**Task details**
Your answer should be the exact lines of the data below from the one containing "index tip: (301, 92)" through the one containing "pinky tip: (388, 132)"; please include nothing else.

:: Input for this task ::

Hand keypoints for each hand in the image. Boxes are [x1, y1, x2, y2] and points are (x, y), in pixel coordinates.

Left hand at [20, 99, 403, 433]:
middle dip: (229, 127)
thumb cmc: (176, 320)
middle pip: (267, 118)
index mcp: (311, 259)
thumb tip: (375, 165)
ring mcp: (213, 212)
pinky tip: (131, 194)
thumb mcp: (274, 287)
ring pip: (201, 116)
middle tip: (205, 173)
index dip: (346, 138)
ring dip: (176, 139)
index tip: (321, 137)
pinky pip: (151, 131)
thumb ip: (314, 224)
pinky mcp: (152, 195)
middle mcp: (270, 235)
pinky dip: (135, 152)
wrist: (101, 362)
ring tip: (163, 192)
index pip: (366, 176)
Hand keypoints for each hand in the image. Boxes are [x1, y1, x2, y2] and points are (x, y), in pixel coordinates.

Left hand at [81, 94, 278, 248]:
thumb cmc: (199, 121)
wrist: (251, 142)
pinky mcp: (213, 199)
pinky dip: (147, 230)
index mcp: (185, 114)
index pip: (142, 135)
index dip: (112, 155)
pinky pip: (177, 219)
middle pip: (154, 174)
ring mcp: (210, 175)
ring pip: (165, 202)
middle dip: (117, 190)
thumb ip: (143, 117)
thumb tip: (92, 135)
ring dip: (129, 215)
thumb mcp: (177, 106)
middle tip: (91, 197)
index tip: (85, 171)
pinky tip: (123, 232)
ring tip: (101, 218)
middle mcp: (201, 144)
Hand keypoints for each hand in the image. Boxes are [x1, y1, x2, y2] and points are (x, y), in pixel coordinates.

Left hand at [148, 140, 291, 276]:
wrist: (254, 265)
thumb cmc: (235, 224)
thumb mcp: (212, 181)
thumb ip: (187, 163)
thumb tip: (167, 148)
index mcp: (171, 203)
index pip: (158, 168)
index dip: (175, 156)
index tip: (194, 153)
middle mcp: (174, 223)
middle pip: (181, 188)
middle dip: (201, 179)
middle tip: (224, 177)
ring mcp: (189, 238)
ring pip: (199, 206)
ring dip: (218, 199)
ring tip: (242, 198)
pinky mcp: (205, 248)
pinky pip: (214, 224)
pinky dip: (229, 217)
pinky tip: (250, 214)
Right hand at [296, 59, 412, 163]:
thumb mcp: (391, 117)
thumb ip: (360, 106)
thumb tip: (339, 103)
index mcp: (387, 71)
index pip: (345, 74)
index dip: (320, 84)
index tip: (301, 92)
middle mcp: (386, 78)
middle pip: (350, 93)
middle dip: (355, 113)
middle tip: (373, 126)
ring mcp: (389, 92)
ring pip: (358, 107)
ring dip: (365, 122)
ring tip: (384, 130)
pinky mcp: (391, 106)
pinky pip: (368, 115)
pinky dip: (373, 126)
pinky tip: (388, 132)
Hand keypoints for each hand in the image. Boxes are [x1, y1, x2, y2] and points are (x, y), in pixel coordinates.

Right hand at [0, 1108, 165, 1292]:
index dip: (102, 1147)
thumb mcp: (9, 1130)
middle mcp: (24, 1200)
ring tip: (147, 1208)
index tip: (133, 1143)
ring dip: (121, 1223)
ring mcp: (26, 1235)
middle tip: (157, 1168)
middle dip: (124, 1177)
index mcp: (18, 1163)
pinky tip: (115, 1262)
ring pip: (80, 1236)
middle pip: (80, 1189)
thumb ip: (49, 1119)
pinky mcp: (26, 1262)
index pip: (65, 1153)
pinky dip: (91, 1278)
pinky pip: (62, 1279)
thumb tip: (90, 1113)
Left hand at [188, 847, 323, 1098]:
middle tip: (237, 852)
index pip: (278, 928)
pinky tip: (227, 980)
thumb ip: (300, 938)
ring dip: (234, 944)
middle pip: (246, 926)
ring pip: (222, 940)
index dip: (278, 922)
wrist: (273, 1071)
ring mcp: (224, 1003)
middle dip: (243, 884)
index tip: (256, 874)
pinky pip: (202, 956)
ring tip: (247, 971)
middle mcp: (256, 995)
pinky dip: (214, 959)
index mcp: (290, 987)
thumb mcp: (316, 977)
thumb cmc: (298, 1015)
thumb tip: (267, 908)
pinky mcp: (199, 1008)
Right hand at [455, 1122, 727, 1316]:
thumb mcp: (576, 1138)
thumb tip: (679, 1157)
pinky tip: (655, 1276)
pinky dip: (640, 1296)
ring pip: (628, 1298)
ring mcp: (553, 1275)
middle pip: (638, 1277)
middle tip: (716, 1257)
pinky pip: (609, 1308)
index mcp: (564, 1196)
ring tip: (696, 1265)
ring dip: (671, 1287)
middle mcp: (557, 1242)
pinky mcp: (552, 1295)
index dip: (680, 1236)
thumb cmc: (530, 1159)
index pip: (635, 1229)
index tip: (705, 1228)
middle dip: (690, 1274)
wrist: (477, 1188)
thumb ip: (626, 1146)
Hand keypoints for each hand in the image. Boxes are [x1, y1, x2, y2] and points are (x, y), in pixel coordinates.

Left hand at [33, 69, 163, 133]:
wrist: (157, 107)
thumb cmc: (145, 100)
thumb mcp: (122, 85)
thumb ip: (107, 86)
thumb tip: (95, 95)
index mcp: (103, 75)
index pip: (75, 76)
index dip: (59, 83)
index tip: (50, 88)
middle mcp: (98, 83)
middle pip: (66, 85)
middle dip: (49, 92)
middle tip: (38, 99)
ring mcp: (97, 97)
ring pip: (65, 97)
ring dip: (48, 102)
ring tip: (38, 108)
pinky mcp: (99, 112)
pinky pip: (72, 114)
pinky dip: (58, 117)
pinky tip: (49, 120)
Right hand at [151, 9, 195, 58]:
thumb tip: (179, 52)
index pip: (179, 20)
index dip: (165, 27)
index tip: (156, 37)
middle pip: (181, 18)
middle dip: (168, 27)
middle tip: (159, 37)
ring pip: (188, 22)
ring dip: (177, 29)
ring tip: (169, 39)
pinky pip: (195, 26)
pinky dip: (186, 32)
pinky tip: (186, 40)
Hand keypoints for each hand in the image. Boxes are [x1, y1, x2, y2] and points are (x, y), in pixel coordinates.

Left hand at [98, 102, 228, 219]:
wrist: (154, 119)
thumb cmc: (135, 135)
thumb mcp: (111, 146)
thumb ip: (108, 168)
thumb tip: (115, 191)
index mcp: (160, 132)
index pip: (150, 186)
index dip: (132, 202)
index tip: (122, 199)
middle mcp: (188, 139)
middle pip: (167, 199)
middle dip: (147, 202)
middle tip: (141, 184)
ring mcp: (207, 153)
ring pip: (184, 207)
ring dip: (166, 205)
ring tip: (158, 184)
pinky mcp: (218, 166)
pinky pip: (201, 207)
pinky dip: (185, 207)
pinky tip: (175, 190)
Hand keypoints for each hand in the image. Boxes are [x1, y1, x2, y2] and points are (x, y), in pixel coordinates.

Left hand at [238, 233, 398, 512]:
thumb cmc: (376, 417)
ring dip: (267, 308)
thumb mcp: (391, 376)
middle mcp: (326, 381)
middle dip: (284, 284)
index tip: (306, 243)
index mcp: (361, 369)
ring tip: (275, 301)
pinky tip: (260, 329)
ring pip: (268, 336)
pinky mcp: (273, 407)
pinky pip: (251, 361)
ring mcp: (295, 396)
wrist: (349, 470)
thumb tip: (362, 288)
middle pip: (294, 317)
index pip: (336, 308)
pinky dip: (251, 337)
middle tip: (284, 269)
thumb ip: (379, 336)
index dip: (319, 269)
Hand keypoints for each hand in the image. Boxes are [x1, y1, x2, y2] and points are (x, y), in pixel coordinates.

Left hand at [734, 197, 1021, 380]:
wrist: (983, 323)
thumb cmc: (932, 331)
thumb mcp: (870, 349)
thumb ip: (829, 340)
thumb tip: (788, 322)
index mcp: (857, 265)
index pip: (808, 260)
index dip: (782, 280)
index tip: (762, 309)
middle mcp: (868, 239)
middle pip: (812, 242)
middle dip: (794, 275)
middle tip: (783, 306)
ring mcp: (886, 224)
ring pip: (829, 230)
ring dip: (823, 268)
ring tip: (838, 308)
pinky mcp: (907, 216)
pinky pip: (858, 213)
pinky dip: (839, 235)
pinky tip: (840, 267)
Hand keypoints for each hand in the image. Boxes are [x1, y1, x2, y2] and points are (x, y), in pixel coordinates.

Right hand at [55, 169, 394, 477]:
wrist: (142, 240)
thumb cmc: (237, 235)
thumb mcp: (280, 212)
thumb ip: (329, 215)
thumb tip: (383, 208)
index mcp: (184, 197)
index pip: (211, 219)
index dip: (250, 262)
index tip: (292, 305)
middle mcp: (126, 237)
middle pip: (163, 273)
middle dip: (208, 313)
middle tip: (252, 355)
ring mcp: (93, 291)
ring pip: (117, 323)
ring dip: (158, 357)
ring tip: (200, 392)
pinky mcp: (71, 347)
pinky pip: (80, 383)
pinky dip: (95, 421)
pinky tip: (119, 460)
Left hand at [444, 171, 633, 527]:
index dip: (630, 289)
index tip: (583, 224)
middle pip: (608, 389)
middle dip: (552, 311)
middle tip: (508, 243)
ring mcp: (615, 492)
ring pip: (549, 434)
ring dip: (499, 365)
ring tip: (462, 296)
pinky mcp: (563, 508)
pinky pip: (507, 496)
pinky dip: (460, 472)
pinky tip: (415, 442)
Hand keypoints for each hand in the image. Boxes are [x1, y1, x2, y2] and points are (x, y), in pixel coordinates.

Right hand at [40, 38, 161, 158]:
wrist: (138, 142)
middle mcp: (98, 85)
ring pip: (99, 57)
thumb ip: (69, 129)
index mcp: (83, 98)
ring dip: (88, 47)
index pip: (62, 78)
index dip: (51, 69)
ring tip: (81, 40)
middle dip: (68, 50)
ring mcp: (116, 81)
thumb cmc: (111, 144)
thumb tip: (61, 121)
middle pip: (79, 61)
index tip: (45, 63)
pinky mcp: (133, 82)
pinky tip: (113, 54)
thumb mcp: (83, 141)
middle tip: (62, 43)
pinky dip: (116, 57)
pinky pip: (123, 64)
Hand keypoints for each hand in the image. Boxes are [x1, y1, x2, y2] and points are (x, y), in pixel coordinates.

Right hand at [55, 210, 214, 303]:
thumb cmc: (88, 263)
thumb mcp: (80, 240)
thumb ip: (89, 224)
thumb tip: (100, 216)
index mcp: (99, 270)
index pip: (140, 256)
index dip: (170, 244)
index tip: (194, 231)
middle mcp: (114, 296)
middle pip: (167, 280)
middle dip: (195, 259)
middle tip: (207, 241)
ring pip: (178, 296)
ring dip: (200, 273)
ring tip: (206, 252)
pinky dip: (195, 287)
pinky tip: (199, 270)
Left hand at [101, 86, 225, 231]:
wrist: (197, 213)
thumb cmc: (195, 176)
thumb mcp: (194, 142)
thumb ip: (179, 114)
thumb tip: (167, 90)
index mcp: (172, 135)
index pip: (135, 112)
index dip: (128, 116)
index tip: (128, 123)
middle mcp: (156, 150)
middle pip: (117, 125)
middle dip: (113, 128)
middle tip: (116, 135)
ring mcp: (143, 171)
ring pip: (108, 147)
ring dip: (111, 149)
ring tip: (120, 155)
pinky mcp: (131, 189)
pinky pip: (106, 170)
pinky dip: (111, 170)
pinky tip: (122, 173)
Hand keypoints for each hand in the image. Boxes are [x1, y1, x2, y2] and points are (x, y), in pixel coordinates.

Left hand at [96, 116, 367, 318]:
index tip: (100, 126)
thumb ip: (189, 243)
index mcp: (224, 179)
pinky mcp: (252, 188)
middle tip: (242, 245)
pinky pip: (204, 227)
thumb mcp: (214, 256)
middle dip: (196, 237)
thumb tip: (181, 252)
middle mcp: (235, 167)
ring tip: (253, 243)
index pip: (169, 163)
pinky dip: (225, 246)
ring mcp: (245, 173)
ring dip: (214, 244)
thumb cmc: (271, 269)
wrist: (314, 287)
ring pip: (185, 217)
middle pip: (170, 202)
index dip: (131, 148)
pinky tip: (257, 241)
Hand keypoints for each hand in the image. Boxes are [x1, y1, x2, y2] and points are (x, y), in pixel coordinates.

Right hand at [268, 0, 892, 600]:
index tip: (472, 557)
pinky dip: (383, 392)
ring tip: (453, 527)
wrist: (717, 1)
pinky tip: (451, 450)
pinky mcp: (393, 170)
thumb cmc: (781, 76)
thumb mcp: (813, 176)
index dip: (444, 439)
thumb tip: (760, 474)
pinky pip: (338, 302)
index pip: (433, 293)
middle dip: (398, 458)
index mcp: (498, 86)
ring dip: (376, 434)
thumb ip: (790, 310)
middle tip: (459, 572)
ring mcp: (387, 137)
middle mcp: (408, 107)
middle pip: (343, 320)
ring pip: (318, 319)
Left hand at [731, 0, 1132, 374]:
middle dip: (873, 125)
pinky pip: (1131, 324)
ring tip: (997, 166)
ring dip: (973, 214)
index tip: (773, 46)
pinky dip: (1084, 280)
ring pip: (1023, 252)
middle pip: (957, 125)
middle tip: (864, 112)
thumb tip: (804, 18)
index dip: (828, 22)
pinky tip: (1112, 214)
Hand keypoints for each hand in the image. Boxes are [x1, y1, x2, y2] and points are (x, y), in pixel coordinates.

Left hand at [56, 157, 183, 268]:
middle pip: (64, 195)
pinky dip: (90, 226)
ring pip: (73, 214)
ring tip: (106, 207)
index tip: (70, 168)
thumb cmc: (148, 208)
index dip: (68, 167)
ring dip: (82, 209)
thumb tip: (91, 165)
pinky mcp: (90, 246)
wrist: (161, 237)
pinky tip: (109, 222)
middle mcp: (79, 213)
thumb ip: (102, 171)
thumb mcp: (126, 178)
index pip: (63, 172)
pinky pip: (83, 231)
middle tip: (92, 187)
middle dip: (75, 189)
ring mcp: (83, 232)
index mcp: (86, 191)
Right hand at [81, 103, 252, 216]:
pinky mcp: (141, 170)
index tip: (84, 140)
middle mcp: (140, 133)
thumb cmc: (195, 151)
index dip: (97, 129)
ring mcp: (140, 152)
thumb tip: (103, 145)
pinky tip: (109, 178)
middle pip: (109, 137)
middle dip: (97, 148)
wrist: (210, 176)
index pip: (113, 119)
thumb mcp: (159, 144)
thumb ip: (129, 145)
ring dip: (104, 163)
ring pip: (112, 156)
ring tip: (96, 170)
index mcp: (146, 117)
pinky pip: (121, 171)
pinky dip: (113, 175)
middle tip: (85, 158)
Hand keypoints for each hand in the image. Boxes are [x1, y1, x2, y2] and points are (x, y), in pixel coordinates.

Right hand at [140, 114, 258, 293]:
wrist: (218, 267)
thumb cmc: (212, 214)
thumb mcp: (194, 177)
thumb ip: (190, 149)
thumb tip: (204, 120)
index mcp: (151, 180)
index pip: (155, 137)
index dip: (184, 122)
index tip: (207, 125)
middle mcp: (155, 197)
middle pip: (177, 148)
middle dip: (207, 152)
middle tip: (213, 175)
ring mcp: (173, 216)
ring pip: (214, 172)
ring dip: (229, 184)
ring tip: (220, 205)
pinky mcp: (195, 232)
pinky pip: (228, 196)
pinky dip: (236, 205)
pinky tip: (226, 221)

:::

**Solution for this task**
index tip: (301, 92)
middle mcp: (386, 78)
middle pip: (350, 93)
middle dip: (355, 113)
middle tip: (373, 126)
ring mcp: (389, 92)
ring pip: (358, 107)
ring dip: (365, 122)
ring tip: (384, 130)
pinky mcp: (391, 106)
pinky pip: (368, 115)
pinky dip: (373, 126)
pinky tip: (388, 132)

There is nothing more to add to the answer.